Here, we can see different perspectives on God between Pat Robertson and the editorial staff of the Times. They report Pat believed that God told him to run, then say God does not vote — as though informed choice is not a gift God gives us. This being said, any minister of the Gospel needs to make such issues clear, and Pat himself readily affirmed the U.S. Constitution. But when Pat publicly said God told him to run, it runs into a metaethical problem because this can be easily interpreted as a leverage intended to sway votes in his direction, and it is to this sense the Times reacts. Daniel, in receiving his answer to prayer, says as part of his praise of God: “He sets up kings and deposes them” (2:21), and Mary says in her praise of God: “He has brought down rulers from their thrones but has lifted up the humble” (Luke 2:52). In other words, I too am suspicious of any sort of divine claim to run for office. Wiser, truer and more humble to, “As a Christian I am running for office, I am at peace with that in the sight of God, and as a steward of his grace in seeking to serve the political health of the nation.”

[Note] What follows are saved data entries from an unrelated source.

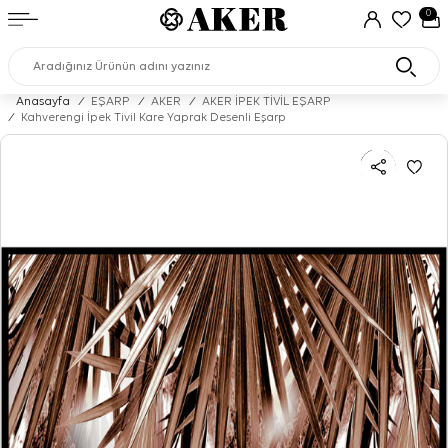
0
Anasayfa
/
EŞARP
/
AKER
/
AKER İPEK TİVİL EŞARP
/
Kahverengi İpek Tivil Kare Yaprak Desenli Eşarp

In the end, the Times here also is syncretistic, believing not in one true God, but in a multiplicity of different conceptions of God. And they are condescending in separating “the ministry of God” (whose “God” by the way?) from public life, including the freedom to run for office. For, indeed, all qualifying citizens can run for office, regardless of profession or occupation. The Times concludes that ministers should keep their “preaching and their politicking in the pulpit where they belong” (!). In other words, media ordered segregation. As though the Times has such proper political and dictatorial prerogative.